§ ASSIGNMENT
Omit every picture and output the rest of the records exactly as they are.

══════════

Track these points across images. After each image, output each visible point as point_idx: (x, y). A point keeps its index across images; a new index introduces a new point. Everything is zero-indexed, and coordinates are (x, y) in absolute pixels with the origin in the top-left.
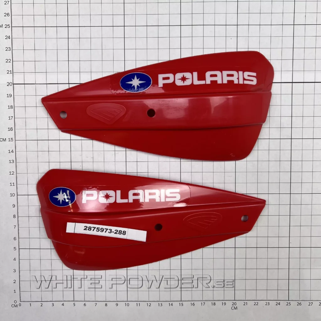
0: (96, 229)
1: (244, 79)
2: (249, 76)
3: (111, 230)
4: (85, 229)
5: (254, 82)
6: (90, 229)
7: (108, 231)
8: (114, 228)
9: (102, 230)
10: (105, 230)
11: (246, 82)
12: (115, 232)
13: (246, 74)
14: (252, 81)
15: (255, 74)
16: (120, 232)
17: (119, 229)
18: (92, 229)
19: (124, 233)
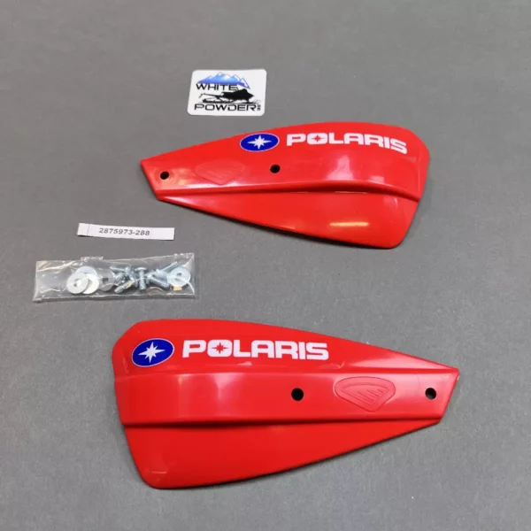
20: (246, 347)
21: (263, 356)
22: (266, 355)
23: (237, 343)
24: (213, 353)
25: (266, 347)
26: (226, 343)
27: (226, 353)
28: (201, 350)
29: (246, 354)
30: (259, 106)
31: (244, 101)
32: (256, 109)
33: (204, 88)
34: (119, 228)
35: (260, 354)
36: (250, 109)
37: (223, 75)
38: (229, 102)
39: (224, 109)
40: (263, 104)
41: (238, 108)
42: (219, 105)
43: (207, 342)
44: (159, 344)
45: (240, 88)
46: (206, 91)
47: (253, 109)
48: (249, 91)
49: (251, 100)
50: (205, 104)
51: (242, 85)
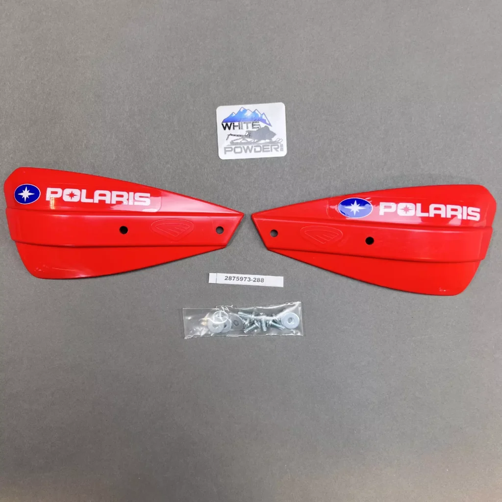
0: (236, 279)
1: (468, 215)
2: (473, 211)
3: (250, 278)
4: (226, 279)
5: (478, 218)
6: (230, 278)
7: (248, 279)
8: (252, 277)
9: (242, 279)
10: (244, 279)
11: (469, 218)
12: (254, 280)
13: (471, 209)
14: (476, 216)
15: (478, 210)
16: (259, 280)
17: (257, 276)
18: (233, 278)
19: (262, 280)
20: (90, 195)
21: (102, 202)
22: (105, 201)
23: (84, 191)
24: (67, 199)
25: (104, 195)
26: (76, 192)
27: (75, 199)
28: (58, 196)
29: (90, 201)
30: (282, 146)
31: (268, 141)
32: (279, 150)
33: (229, 128)
34: (240, 276)
35: (100, 201)
36: (273, 150)
37: (245, 111)
38: (254, 143)
39: (250, 151)
40: (285, 143)
41: (263, 149)
42: (246, 147)
43: (63, 190)
44: (31, 189)
45: (262, 125)
46: (232, 131)
47: (276, 149)
48: (271, 129)
49: (274, 139)
50: (233, 147)
51: (264, 121)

══════════

§ RESULT
Track these points across images. After each image, output each visible point as point_idx: (x, y). A point keeps its index across images; a new index introduces a new point. Everything is zero-indexed, and coordinates are (x, y) in absolute pixels with the origin in the top-left.
0: (96, 229)
1: (244, 79)
2: (249, 76)
3: (111, 230)
4: (85, 229)
5: (254, 82)
6: (90, 229)
7: (108, 231)
8: (114, 228)
9: (102, 230)
10: (105, 230)
11: (246, 82)
12: (115, 232)
13: (246, 74)
14: (252, 81)
15: (255, 74)
16: (120, 232)
17: (119, 229)
18: (92, 229)
19: (124, 233)
20: (246, 347)
21: (263, 356)
22: (266, 355)
23: (237, 343)
24: (213, 353)
25: (266, 347)
26: (226, 343)
27: (226, 353)
28: (201, 350)
29: (246, 354)
30: (259, 106)
31: (244, 101)
32: (256, 109)
33: (204, 88)
34: (119, 228)
35: (260, 354)
36: (250, 109)
37: (223, 75)
38: (229, 102)
39: (224, 109)
40: (263, 104)
41: (238, 108)
42: (219, 105)
43: (207, 342)
44: (159, 344)
45: (240, 88)
46: (206, 91)
47: (253, 109)
48: (249, 91)
49: (251, 100)
50: (205, 104)
51: (242, 85)
0: (236, 279)
1: (468, 215)
2: (473, 211)
3: (250, 278)
4: (226, 279)
5: (478, 218)
6: (230, 278)
7: (248, 279)
8: (252, 277)
9: (242, 279)
10: (244, 279)
11: (469, 218)
12: (254, 280)
13: (471, 209)
14: (476, 216)
15: (478, 210)
16: (259, 280)
17: (257, 276)
18: (233, 278)
19: (262, 280)
20: (90, 195)
21: (102, 202)
22: (105, 201)
23: (84, 191)
24: (67, 199)
25: (104, 195)
26: (76, 192)
27: (75, 199)
28: (58, 196)
29: (90, 201)
30: (282, 146)
31: (268, 141)
32: (279, 150)
33: (229, 128)
34: (240, 276)
35: (100, 201)
36: (273, 150)
37: (245, 111)
38: (254, 143)
39: (250, 151)
40: (285, 143)
41: (263, 149)
42: (246, 147)
43: (63, 190)
44: (31, 189)
45: (262, 125)
46: (232, 131)
47: (276, 149)
48: (271, 129)
49: (274, 139)
50: (233, 147)
51: (264, 121)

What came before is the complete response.